Start of RECORDS SHOWN
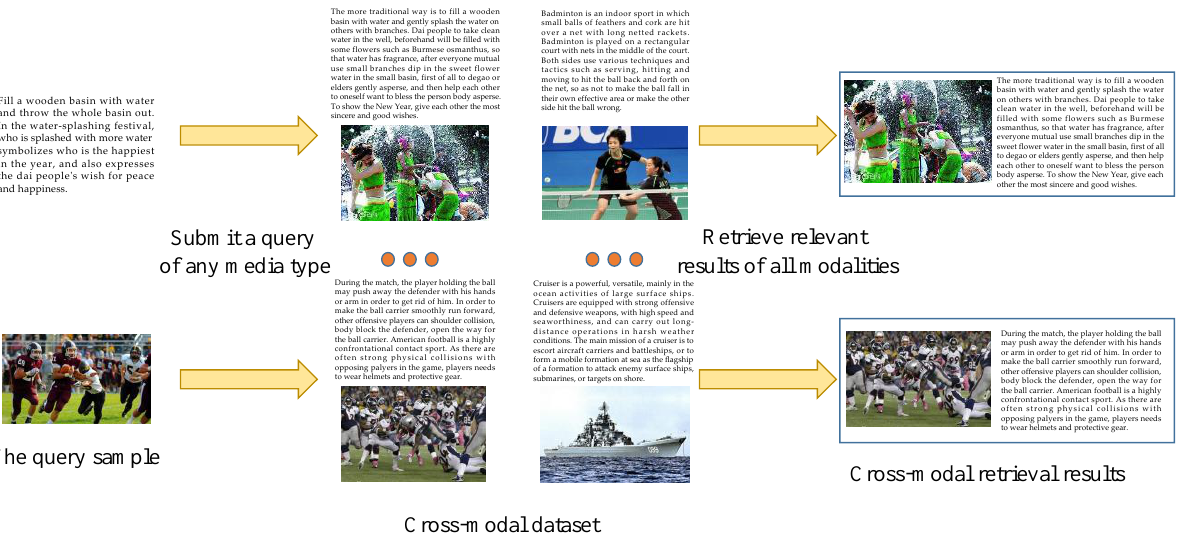
Figure 2. The cross-modal retrieval task includes image retrieving text and text retrieving image. In this paper, O = { o i } n i= 1 denotes the dataset containing n sample pairs and o i = ( I i ,T i ) represents the image–text pair. F iI is the image’s real-value feature vectors. Correspondingly, F iT is the real-value feature vectors of the text. We map F iI and F iT to the compact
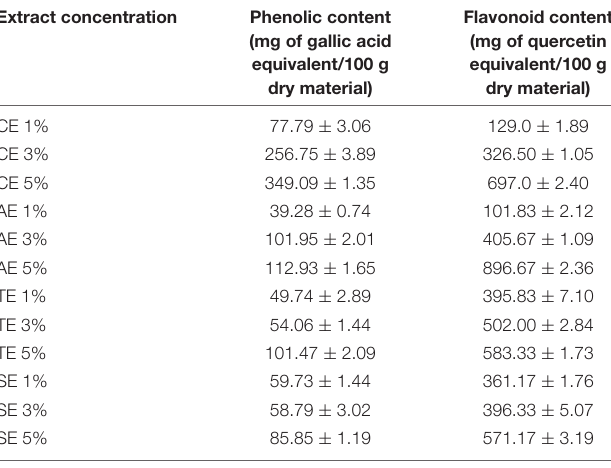
TABLE 1 | Total phenolic content in various concentrations of castor, artemisia, wheat, and sorghum extracts (CE, AE, TE, and SE,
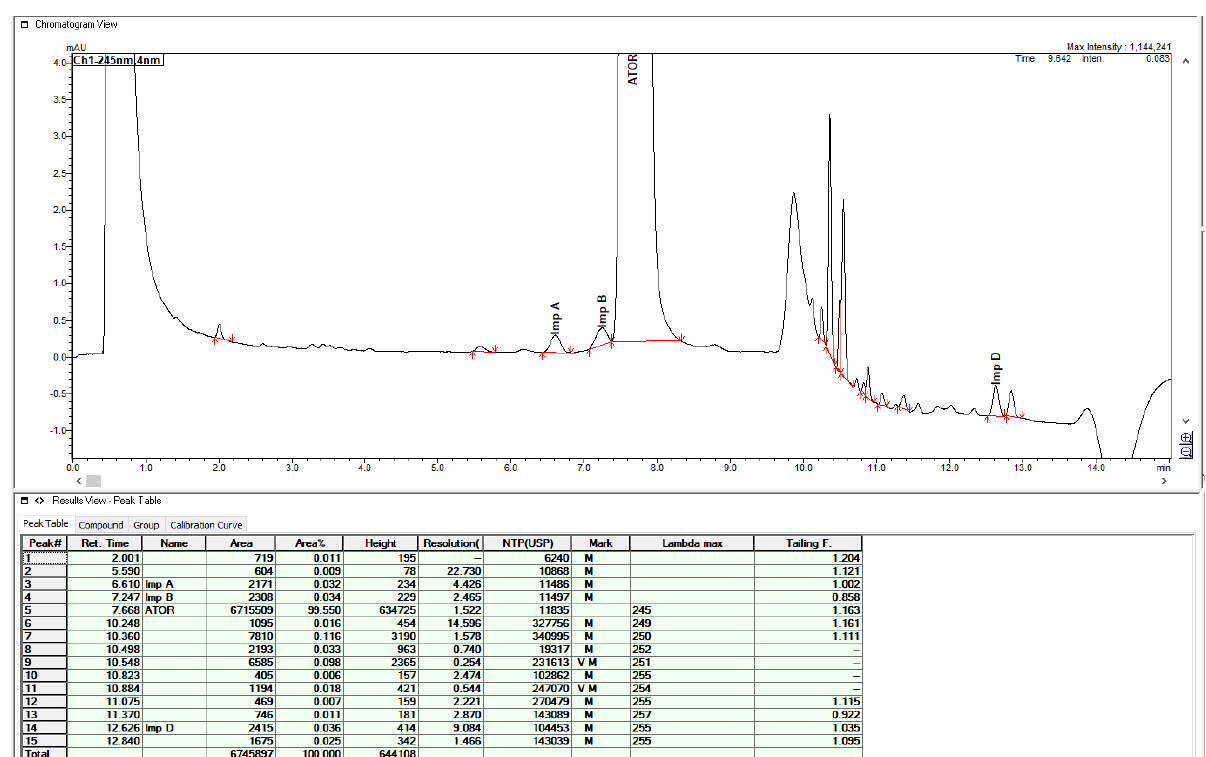
Figure 4. Chromatogram of sample solution prepared of atorvastatin tablets with a concentration of about 1 mg atorvas- tatin/mL, full scale view at the top and expanded view at the bottom.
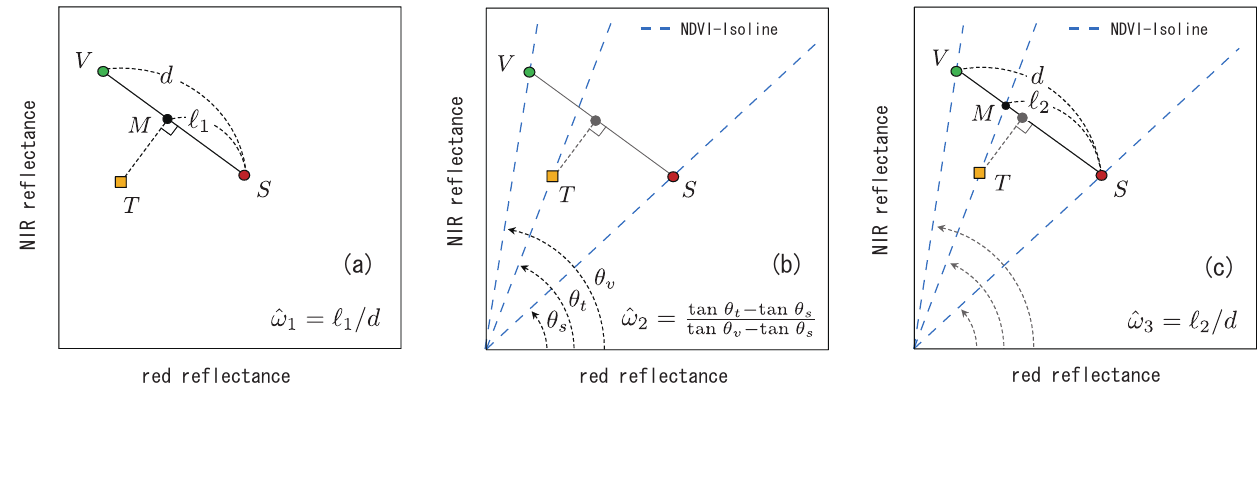
Figure 1 . Illustration of the three algorithms in red-NIR reflectance space. (a) Reflectance based LMM, (b) VI based LMM (for the case of NDVI), and (c) VI-Isoline based LMM (also for the case of NDVI). The marks denoted by V and S represent endmember spectrum of vegetation and non-vegetation surfaces, respectively. T and M represent measured and modeled spectrum, respectively. The key variables (such as d , ℓ determine FVC estimation are also shown in the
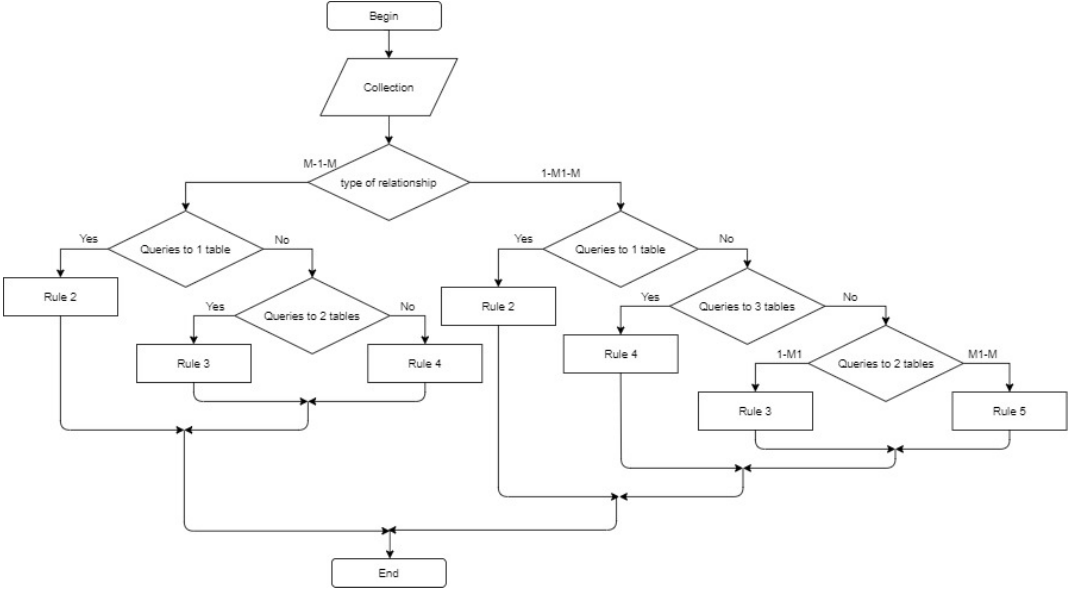
Figure A1. A diagram showing the execution time of six queries to a database of two types: a single database and a database with embedded documents.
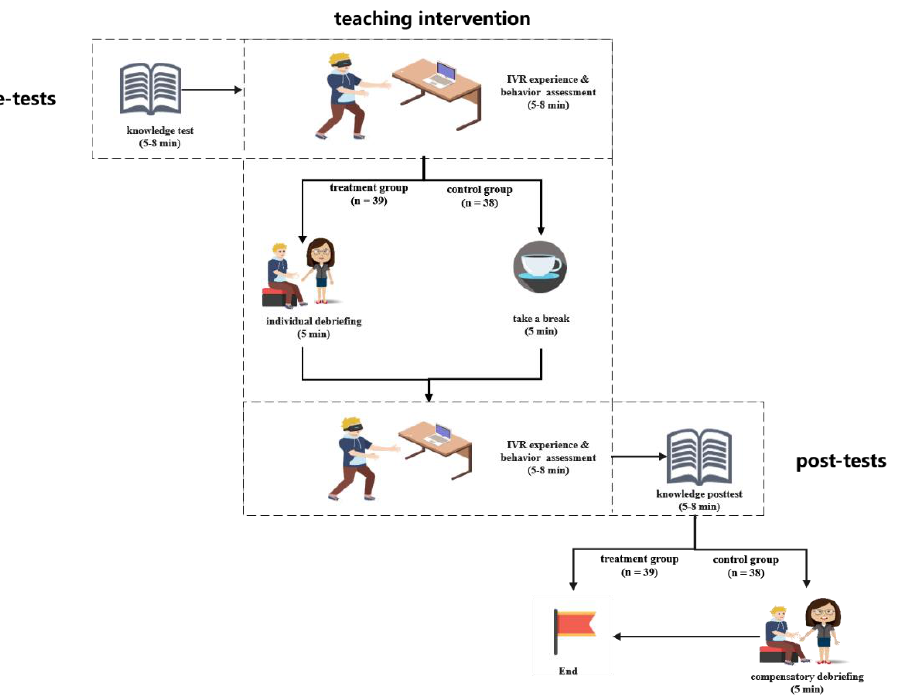
Figure 3. The general procedure of the experimental design.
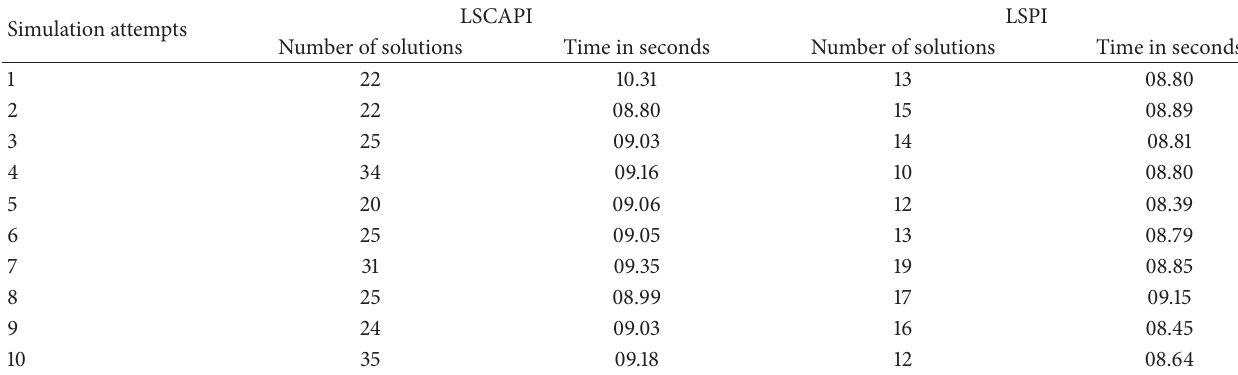
Table 8: Number of solutions and their time generated by LSCAPI versus LSPI.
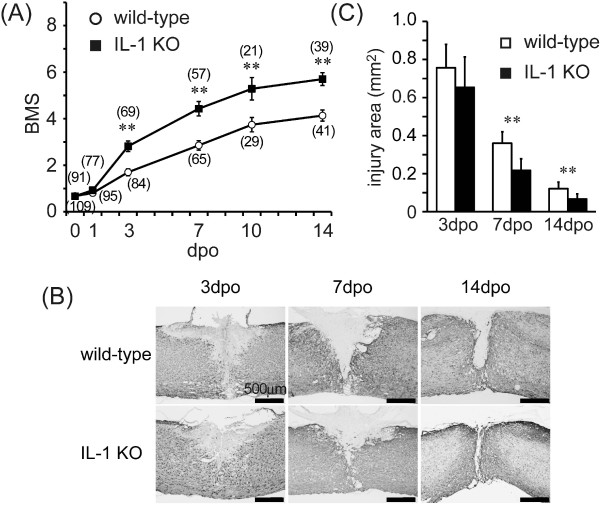
SCI was suppressed more in IL-1 KO than in wild-type mice. (A) Motor function determined according to the Basso Mouse Scale improved in a time-dependent manner after SCI in wild-type (open circles) and IL-1 KO mice (closed squares). The score for IL-1 KO mice is significantly improved compared to the wild-type from the 3rd dpo. Numbers in parentheses indicate sample numbers at each time point. Data are expressed as mean ± SE. **: P <0.01 (Student's t-test). (B) Representative images of GFAP-immunostaining after SCI. The injured area as defined by GFAP-positive cells is relatively smaller in IL-1 KO mice than in the wild-type. (C) The injured area is significantly suppressed in IL-1 KO mice (n = 5 to 7, filled bars) at the 7th and the 14th dpo compared to wild-type (n = 7 to 10, open column). Data are expressed as mean ± SE. **: P <0.01 (Student's t-test). dpo, days post-operatively; GFAP, glial fibrillary acidic protein; SCI, spinal cord injury.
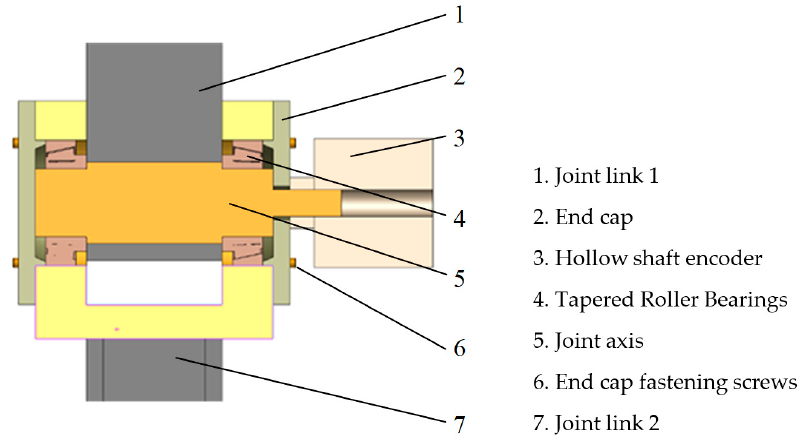
Figure 2. Modular joint axis structure.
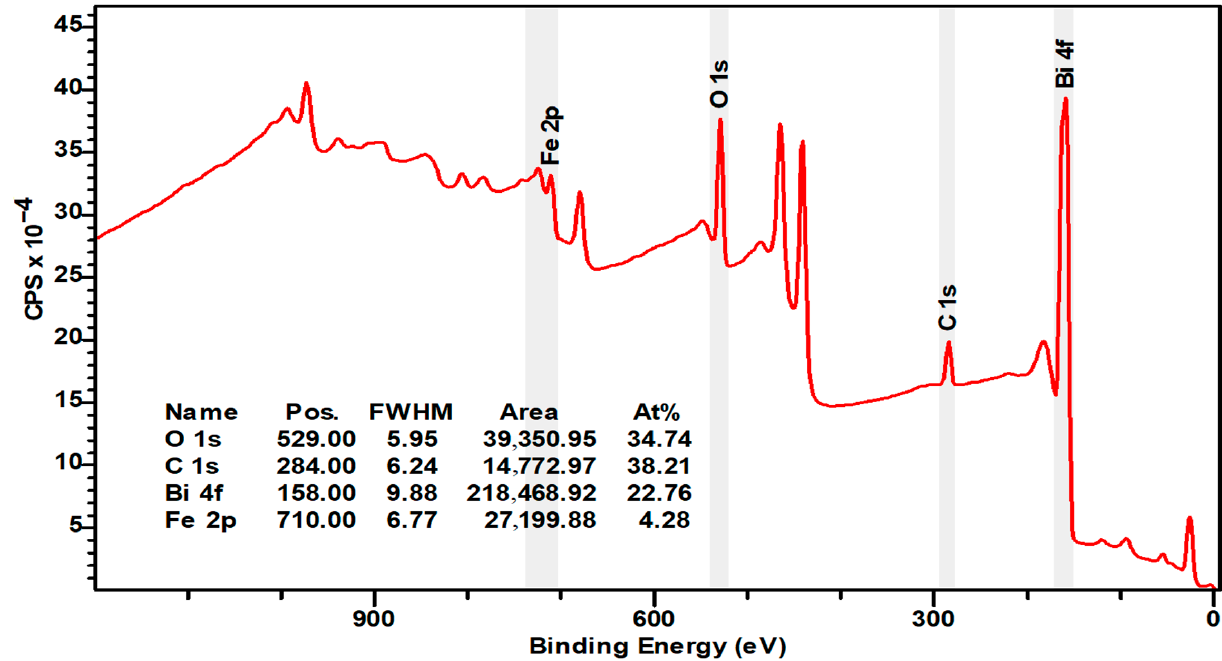
Figure 4. Wide XPS spectrum of 100 nm BFO (Pt/TiO 2 /Si) sample.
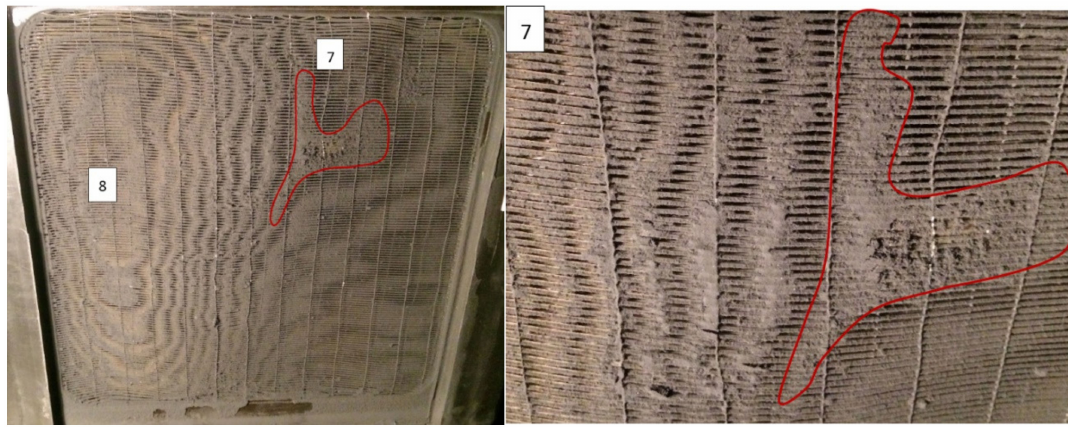
Figure 7. Heat exchanger surface after injection of 2800 g m − 2 of test dust ( left ); and magnification of the highly fouled zone 7 with complete blockage of the surface ( right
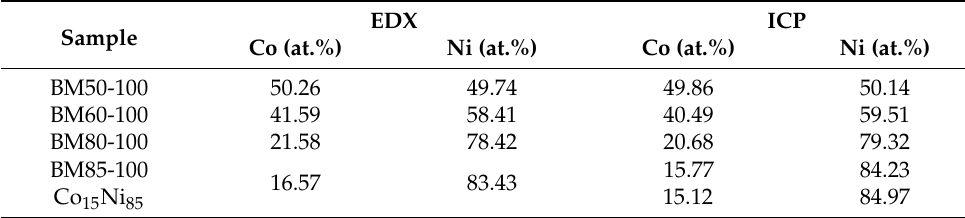
Table 2. Atomic percentages (at.%) of Co and Ni for Co 100 − x Ni x (x ≥ 50) NPs. EDX ICP Sample Co (at.%) Ni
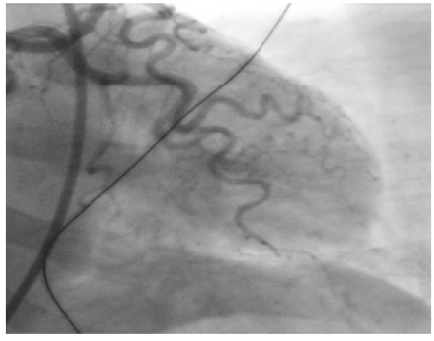
Figure 3: Coronary angiogram and left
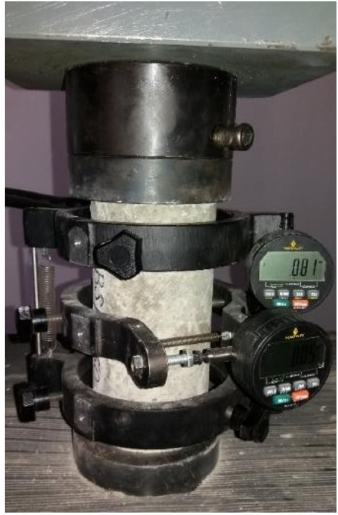
Figure 6. Modulus of elasticity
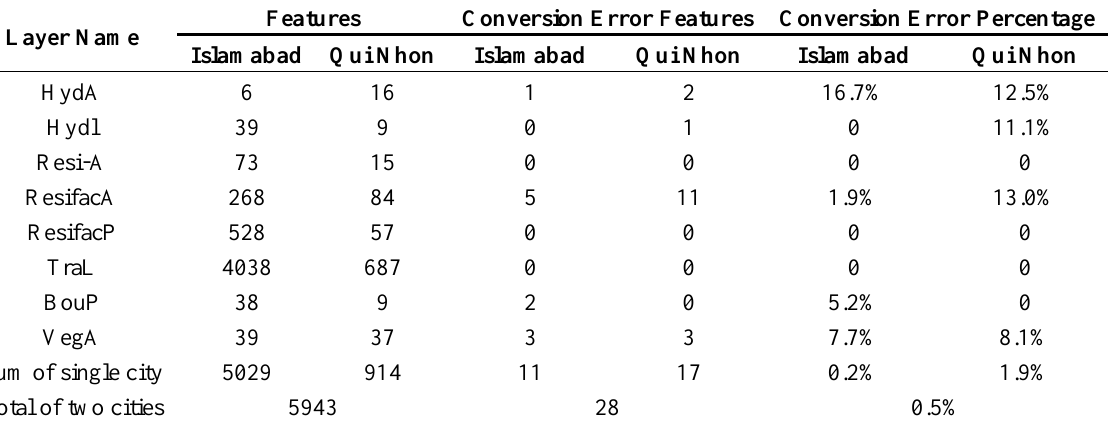
Table 3. Sum of model conversion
End of RECORDS SHOWN
## [EXERCISE DESCRIPTION]
Give an exact copy of the data, and omit any pictures it holds.

## [SOLUTION]
Figure 2. The cross-modal retrieval task includes image retrieving text and text retrieving image. In this paper, O = { o i } n i= 1 denotes the dataset containing n sample pairs and o i = ( I i ,T i ) represents the image–text pair. F iI is the image’s real-value feature vectors. Correspondingly, F iT is the real-value feature vectors of the text. We map F iI and F iT to the compact
TABLE 1 | Total phenolic content in various concentrations of castor, artemisia, wheat, and sorghum extracts (CE, AE, TE, and SE,
Figure 4. Chromatogram of sample solution prepared of atorvastatin tablets with a concentration of about 1 mg atorvas- tatin/mL, full scale view at the top and expanded view at the bottom.
Figure 1 . Illustration of the three algorithms in red-NIR reflectance space. (a) Reflectance based LMM, (b) VI based LMM (for the case of NDVI), and (c) VI-Isoline based LMM (also for the case of NDVI). The marks denoted by V and S represent endmember spectrum of vegetation and non-vegetation surfaces, respectively. T and M represent measured and modeled spectrum, respectively. The key variables (such as d , ℓ determine FVC estimation are also shown in the
Figure A1. A diagram showing the execution time of six queries to a database of two types: a single database and a database with embedded documents.
Figure 3. The general procedure of the experimental design.
Table 8: Number of solutions and their time generated by LSCAPI versus LSPI.
SCI was suppressed more in IL-1 KO than in wild-type mice. (A) Motor function determined according to the Basso Mouse Scale improved in a time-dependent manner after SCI in wild-type (open circles) and IL-1 KO mice (closed squares). The score for IL-1 KO mice is significantly improved compared to the wild-type from the 3rd dpo. Numbers in parentheses indicate sample numbers at each time point. Data are expressed as mean ± SE. **: P <0.01 (Student's t-test). (B) Representative images of GFAP-immunostaining after SCI. The injured area as defined by GFAP-positive cells is relatively smaller in IL-1 KO mice than in the wild-type. (C) The injured area is significantly suppressed in IL-1 KO mice (n = 5 to 7, filled bars) at the 7th and the 14th dpo compared to wild-type (n = 7 to 10, open column). Data are expressed as mean ± SE. **: P <0.01 (Student's t-test). dpo, days post-operatively; GFAP, glial fibrillary acidic protein; SCI, spinal cord injury.
Figure 2. Modular joint axis structure.
Figure 4. Wide XPS spectrum of 100 nm BFO (Pt/TiO 2 /Si) sample.
Figure 7. Heat exchanger surface after injection of 2800 g m − 2 of test dust ( left ); and magnification of the highly fouled zone 7 with complete blockage of the surface ( right
Table 2. Atomic percentages (at.%) of Co and Ni for Co 100 − x Ni x (x ≥ 50) NPs. EDX ICP Sample Co (at.%) Ni
Figure 3: Coronary angiogram and left
Figure 6. Modulus of elasticity
Table 3. Sum of model conversion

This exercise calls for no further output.